Bei Kindern bis 12 Jahren ist es ratsam, dass Eltern einstellen, dass Apps ab einer bestimmten Altersstufe aus dem Appstore gefiltert werden. Die App "Snapchat" ist laut eigenen AGB ab 13 und in den Appstores von iOS und Android ab 12 Jahren gekennzeichnet. Die Altersangaben in den Stores spiegeln jedoch nur bedingt Funktionen und Risiken wider.

Einstellungen nutzen

Eltern können mit ihrem Kind vereinbaren, dass es über vorhandene Einstellung seine Privatsphäre schützt. So kann man anwählen, dass andere einen nicht über die Handynummer finden können, dass nur "Mein Freunde" einem "Snaps" zusenden dürfen und auch nur diese eigene "Geschichten" sehen können. Zudem ist auf Geofilter zu verzichten, da Snapchat diese Snaps für öffentliche Geschichten nutzen kann. Am besten schaltet man generell die Standortbestimmung am Gerät aus und verzichtet auf die Nutzung der Snap-Map-Funktion.

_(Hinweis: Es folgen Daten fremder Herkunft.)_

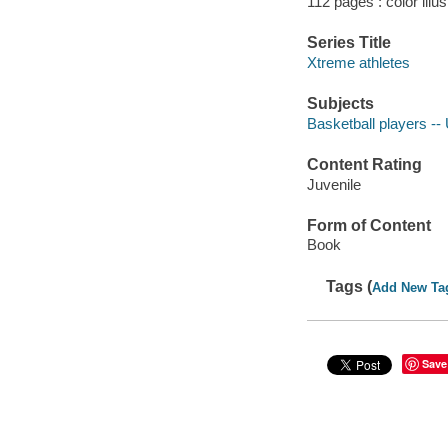
112 pages : color illu
Series Title
Xtreme athletes
Subjects
Basketball players -- 
Content Rating
Juvenile
Form of Content
Book
Tags (
Add New Ta
Save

Mit der "Memories"- Funktion kann man unter "My Eyes Only" Aufnahmen mit einem Passwort sichern. Dies ist unbedingt zu empfehlen, um Bilder vor neugierigen Blicken zu schützen. Zudem werden über "In-App-Käufe" Zusatzkosten für bestimmte Filter oder das Wiederanschauen von Snaps ("Replay") fällig. Auch hier stellt man "In-App-Käufe" am besten direkt am Gerät aus.

Denken vorm Posten

Generell gilt es genau zu überlegen, wem man welche Inhalte zusendet, Auch wenn versendete "Snaps" nach maximal 10 Sekunden und "Stories" nach 24 Stunden verschwinden, können Empfänger können leicht Screenshots machen, auf ihr Gerät laden, veröffentlichen und missbräuchlich verwenden. So ist auf Aufnahmen zu verzichten, die einem hinterher unangenehm sein oder sogar schaden könnten. Zudem sollte man sich nicht unter Druck gesetzt fühlen, möglichst aufregende oder auch freizügige Bilder zu veröffentlichen, nur um viele Likes zu bekommen.

Nutzer blockieren und melden

Über Snapchat kann man nicht nur Selfies, sondern auch erotische Inhalte austauschen, was als "Sexting" bekannt ist. Werden Kinder damit konfrontiert, ist der Absender zu blockieren, indem man auf den Nutzernamen klickt und "Kontakt blockieren" wählt.

Zudem kann man über "Support" und "Safety und Abuse" Spam ("Report Spam") oder Belästigungen ("Report a Safety or Abuse Issue") melden. Strafrechtlich relevante Inhalte wie Hetze oder illegale Pornografie ist unbedingt den Eltern zu zeigen und per Screenshot Meldestellen wie jugendschutz.net zu melden. Auf keinen Fall sollte man unpassende Bilder an andere weiterleiten.

Weitere Informationen bieten "Klicksafe", "Handysektor", saferinternet.at, der Support-Bereich von Snapchat und das E-Book "Snap me if you can".